On July 11 it was reported by California Collaborative for Immigrant Justice (CCIJ) that about 50 detained individuals at Golden State Annex in McFarland have started a hunger strike. The reason for the strike is to protest against the worsening conditions, ongoing retaliation, prolonged detention, and the ending of access to free phone calls at the detention.
According to CCIJ, after they announced the re-launching of the hunger strike on July 1, several reports were made by individuals in the detention claiming there have been various forms of retaliation by prison guards and ICE. Including detainees’ access to yard time, not providing working air conditioning, cool water, or fans during heatwaves, and the cancellation of the legal speed dial pins that detainees can freely communicate with legal advocates.
Kern Sol News reached out to ICE to comment but they have yet to answer.
Individuals of the labor strikers at Golden State issued the following statement:
Time, experiences, and conditions in the Golden State Annex have given shape to a collective, peaceful, and voluntary work stoppage to raise awareness of ongoing issues. The goal is to reach a complete and entirely fair agreement with the administration and ICE Director Patrick J. Lechleitner and ICE Enforcement and Removal Operations San Francisco Field Office Director Moises Becerra to ensure our safety and health by meeting with us and addressing the following five demands:
- End the Mesa Verde and Golden State Annex ICE Detention Contracts by December 2024
- Freedom: Review our cases for release fairly
- End Solitary Confinement
- Stop Violating Your Own Standards: ensure adequate medical care, mental health care and food, and end retaliation
- Phone calls: stop charging us to call our families, lawyers and communities
Last month, Detention Watch Network reported that 16 facilities throughout the U.S. lost free phone access with plans to end the free phone program entirely.
Advocate leaders and people currently detained at Golden State said the ending of the free phone program came without warning.
“The free phone calls were how people were able to communicate with their families. Most people in detention are not represented. So contact with their families and otherwise using the free phone calls is extremely important to prepare their cases,” said CCIJ’s Senior Attorney Katie Kavanagh, who supervises their legal clinic at Golden State Annex.
Jeannie Parent, Coordinator for Kern Welcoming and Extending Solidarity to Immigrants said she visited Mesa Verde and Golden State Annex earlier this week. She learned that some immigrants who have been recently detained at the border and have no money were sent to the detentions and are not able to contact family members to let them know where they are.
“To me, it seems very unfair and discriminatory because the CDCR, the state prisons, have stopped charging inmates for calls like a year and a half ago,” Parent said.

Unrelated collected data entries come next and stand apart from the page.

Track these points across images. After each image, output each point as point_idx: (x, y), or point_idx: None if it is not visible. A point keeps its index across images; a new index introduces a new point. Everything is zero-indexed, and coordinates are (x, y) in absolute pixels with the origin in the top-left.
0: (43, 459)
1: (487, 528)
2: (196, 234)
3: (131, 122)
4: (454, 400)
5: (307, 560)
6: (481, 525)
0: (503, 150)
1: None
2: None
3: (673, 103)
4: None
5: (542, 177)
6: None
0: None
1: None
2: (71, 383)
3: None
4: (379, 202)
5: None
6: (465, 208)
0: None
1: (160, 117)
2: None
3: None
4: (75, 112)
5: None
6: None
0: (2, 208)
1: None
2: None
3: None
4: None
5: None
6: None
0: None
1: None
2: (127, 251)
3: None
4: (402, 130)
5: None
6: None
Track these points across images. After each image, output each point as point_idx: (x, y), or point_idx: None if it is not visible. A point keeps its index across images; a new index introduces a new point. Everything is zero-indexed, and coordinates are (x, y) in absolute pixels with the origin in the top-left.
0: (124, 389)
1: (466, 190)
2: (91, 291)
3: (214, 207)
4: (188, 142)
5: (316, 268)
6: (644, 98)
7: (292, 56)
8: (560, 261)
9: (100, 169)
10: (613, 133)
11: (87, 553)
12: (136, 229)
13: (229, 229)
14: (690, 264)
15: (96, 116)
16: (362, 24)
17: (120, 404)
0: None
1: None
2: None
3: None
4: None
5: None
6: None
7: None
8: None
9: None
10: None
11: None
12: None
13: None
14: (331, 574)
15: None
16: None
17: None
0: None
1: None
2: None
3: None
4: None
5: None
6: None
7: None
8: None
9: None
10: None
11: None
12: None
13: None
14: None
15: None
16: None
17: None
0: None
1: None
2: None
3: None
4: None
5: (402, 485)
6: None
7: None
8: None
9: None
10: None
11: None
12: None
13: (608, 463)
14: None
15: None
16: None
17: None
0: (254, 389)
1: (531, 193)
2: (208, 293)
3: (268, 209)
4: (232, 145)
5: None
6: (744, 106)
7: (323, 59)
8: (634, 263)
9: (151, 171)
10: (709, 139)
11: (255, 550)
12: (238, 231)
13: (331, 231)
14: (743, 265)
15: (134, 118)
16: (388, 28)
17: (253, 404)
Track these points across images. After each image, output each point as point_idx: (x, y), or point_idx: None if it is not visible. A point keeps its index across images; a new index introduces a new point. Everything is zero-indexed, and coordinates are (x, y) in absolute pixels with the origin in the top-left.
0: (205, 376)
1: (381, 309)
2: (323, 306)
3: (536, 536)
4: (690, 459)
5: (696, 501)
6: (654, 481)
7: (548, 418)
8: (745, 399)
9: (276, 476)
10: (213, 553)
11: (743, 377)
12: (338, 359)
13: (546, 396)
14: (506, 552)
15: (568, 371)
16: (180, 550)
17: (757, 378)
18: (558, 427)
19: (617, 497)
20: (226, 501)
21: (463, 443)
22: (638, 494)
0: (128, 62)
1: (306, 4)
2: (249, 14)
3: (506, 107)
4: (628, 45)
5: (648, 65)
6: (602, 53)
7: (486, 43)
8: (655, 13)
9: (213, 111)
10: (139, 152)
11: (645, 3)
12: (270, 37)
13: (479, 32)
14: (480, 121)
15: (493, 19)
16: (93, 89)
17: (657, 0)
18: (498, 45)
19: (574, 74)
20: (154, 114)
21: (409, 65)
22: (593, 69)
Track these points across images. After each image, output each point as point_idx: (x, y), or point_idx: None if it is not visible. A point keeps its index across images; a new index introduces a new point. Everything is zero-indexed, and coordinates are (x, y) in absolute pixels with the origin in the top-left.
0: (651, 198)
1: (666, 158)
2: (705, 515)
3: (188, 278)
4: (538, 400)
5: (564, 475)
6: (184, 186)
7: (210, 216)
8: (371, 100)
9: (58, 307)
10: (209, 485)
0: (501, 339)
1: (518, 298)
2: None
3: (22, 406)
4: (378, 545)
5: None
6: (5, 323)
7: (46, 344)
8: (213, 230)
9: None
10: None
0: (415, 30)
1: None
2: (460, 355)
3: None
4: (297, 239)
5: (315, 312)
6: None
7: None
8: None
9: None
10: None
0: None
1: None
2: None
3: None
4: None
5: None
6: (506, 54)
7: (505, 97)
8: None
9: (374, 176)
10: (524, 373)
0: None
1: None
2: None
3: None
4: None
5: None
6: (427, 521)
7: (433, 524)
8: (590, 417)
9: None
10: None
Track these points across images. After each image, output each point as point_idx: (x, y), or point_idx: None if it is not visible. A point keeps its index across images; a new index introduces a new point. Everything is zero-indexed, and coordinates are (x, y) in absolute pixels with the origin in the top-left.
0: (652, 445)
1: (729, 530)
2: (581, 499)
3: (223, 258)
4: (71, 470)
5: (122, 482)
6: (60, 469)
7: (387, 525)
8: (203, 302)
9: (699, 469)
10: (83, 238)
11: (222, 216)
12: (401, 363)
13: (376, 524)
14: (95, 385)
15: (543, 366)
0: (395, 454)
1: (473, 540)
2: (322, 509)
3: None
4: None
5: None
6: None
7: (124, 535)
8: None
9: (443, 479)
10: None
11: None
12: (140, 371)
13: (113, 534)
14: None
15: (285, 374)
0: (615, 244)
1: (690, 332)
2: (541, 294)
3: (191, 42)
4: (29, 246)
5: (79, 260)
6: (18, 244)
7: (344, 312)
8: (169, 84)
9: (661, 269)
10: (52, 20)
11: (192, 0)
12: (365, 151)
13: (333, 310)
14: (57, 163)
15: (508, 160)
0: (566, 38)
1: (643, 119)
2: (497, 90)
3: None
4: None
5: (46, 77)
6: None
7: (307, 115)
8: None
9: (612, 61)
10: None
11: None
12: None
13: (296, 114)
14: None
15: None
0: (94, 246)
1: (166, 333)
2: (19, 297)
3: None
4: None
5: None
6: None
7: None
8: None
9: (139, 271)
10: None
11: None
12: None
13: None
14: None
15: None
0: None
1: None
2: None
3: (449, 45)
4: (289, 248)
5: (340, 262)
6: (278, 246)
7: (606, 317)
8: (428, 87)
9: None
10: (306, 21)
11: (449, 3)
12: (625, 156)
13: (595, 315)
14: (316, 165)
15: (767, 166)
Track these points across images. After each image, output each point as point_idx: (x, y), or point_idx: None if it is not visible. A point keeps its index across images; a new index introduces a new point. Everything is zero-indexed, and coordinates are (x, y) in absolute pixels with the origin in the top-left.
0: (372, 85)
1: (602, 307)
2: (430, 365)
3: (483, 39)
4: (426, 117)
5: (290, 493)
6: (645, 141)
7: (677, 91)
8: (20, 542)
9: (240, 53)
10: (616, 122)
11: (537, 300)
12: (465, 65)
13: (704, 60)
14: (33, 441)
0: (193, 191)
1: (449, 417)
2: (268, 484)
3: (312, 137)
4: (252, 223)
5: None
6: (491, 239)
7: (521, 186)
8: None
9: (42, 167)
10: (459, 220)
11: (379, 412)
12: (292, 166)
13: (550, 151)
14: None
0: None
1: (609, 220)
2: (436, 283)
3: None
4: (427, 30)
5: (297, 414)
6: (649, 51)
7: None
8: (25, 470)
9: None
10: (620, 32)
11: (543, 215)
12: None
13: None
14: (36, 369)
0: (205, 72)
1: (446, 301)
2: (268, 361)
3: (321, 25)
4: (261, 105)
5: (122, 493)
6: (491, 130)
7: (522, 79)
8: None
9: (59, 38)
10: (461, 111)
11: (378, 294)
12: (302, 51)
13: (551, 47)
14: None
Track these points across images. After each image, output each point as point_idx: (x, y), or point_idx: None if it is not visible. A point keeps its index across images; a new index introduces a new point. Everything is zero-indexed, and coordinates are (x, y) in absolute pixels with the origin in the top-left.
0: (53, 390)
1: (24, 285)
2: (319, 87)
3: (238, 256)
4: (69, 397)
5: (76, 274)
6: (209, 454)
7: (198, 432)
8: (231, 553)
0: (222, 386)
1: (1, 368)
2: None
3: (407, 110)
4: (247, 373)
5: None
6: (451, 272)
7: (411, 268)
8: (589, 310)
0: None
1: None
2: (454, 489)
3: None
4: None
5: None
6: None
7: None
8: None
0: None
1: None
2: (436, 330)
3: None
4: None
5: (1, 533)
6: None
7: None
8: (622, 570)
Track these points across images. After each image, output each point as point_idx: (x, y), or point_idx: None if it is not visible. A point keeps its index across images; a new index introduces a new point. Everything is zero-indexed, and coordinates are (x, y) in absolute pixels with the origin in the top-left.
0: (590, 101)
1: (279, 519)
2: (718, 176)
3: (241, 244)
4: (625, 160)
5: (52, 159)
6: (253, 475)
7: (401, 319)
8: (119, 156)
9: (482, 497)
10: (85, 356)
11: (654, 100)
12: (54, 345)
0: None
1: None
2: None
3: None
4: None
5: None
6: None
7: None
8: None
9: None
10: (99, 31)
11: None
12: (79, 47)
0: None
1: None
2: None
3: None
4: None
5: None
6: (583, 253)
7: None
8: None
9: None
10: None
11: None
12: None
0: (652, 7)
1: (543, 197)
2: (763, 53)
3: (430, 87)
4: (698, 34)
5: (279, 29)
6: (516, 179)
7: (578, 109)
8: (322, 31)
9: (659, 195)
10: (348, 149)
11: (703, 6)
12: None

Oscar Ernesto Lopez Santos, who has been detained at the Golden State Annex for the past 10 months, said since the sudden cancellation of the free phone program he knows several people who have given up on their cases and surrendered themselves for deportation.
“They said [they] have to have constant contact with their families,” Santos said.
Although Santos said he is fortunate that he has family in Kern County who puts money in his books he knows not everyone at Golden State is.
“I’ve had to use some of my own personal money on my phone account to let other people call their families for 2/3 minutes so they can get the satisfaction of speaking with their family and getting to hear their voice and all that. Because there are people here that have gone 2/3 weeks without even being able to call their family at all,” Santos said. “I’ve had one gentleman cry to me at 12 o’clock at night because his wife was sick in Mexico and he didn’t have any way of calling her.”
Santos spends about 180 to 200 dollars a week and 20 to 30 dollars a day to be able to help others and talk to his children, wife, and mother.
“It gets expensive and I count on these free phone calls,” Santos said.
Ever Starling Oropeza Paz has been detained at Golden State for 20 months and said he also knows people who are thinking about “throwing in the towel” and stop fighting their cases.
“It’s adding to the hardship that we already face here at the pain,” Paz said.